1. Dao Ethnic Group
The Dao originated in China, before moving to Vietnam starting in the 12th century, and lasting until the first half of the 20th century. Dao people usually live on the mountain slopes in the Northern provinces, however a group of white pant Dao live down in the valleys, and Red Dao live high up on the mountain peaks.
Hamlets usually consist of five to seven scattered houses, and the building style can vary greatly depending on where they live, ranging from huts on the ground to houses set on stilts.
The primary economic activity is farming, with the cultivation methods again varying depending on location. The White Pants Dao, Long Shirt Dao and Thanh Y Da specialize in wet fields, while the Red Dao specialize in dry fields. The remaining Dao groups either do a combination of these or sedentary cultivation raising cattle, pigs, and chickens, as well as goats and horses in the mountains. Cultivation of cotton and the weaving of fabrics is also important to their daily life and their signature cloth is dyed indigo. Most villages also have a blacksmith which can even create their own type of flintlock weapon! There are also some silversmiths, though this is an hereditary occupation.
Traditionally, men would have long hair kept in a bun, and shaved around. They different groups would also have traditional turbans, and two types of shirts (short and long sleeves). Women dress meanwhile is very diverse, normally consisting of long robes, bibs, skirts and pants. Clothes are generally colourful, and according to Dao customs, they will hang green leaves or banana flowers above doors during childbirth, this protects the soul of the child from evil spirits.
During weddings, the families will sing, and the groom comes to the bride’s house to “kidnap” her, carrying her back to his family home.

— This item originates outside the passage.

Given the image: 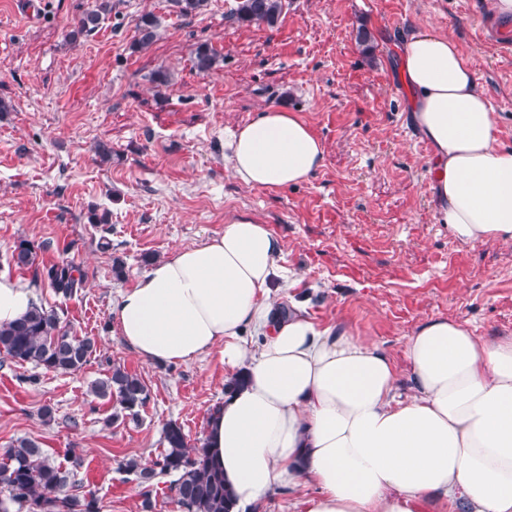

In terms of religion, the Dao believe in folk beliefs, agricultural rituals and have deep influences from Confucianism, Buddhism and Taoism.
The generations that constructed a village are considered the original ancestors of a Dao community, and are worshipped together with individual families’ ancestors. The Dao also has a rich history of folk art, including the famous stories of “Gourd with Deluge” and “The history of the primitive ancestors”. 2. H’mong Ethnic Group
H’mong people are concentrated in the mountainous provinces of Cao Bang, Ha Giang, Lao Cai, Lai Chau, Son La, Tuyen Quang, Yen Bai, Thanh Hoa and Nghe An. Their economy mainly depends on shifting cultivation or sedentary cultivation and terraced fields of maize, wheat, and barley. Additional occupations include growing flax, opium cultivation (previously), and fruit trees such as apples, pears, peaches, plums and weaving linen. The Hmong mainly raises cattle, pigs, chickens, and horses, with the horses are very close to each Hmong family.
Markets in the H’mong areas satisfy both the need to exchange goods, as well as social and cultural activities. H’mong costumes are colourful and varied among the groups, and the different groups can be distinguished by the colour of their women’s clothing.
White Hmong women wear white dresses, a shirt with a rip on chest and embroidered patterns in the sleeves, back bibs, shaved hair with a cap and wear turbans with wide brims.
Flower Hmong women wear indigo skirts embroidered with floral motifs or printed flower made of wax, with underarm rips, shoulders and chest covered by coloured fabric and embroidered.
Black Hmong women wear skirts of indigo cloth, with printed patterns of wax with chest rips.
Blue Hmong women wear tube skirts.
When Green Hmong women marry, they place their hair in a bun, with horseshoe combs and cover a turban to form into two horns.
The H’mong places great emphasis on respecting your family, including those who have common ancestors. Each family’s typical characteristics are shown in ancestor worshipping rituals such as “door ghost” or “midwife ghost”.
People who have the same ancestors are prohibited from getting married. Emotion among people in the same family runs very deep and the head of the whole family has prestige and is respected and trusted.
During weddings, the bride will be collected from her family home and carried to her groom’s house. Spouses are close, usually visiting the market together.
In terms of worship, the various house spirits take centre stage, for example the “House Ghost”, the “Kitchen Ghost”, and the “Door Ghost”. The traditional H’mong holiday is in early lunar December, which includes climbing activities, music and dancing. 3. Pa Then Ethnic Group
The Pa Then are concentrated in a number of communes in Bac Quang district, Ha Giang Province and Chiem Hoa district, Tuyen Quang Province. Economy mainly revolves around upland cultivation; but gathering still plays a significant role in economic life. Weaving is also important, with their products being preferred by the surrounding groups.
Villages are concentrated along streams, valleys or in low mountainous areas. They make use of a variety of building styles like stilt houses and huts on the ground. Men wear blouses and long pants with indigo leaves, and a turban wrapped around their head. Women meanwhile wear long skirts, shirts, bibs and turbans in many patterns but with red as the main colour. Silver jewellery is also very common.
Culturally they have a rich tradition of singing, flutes and games.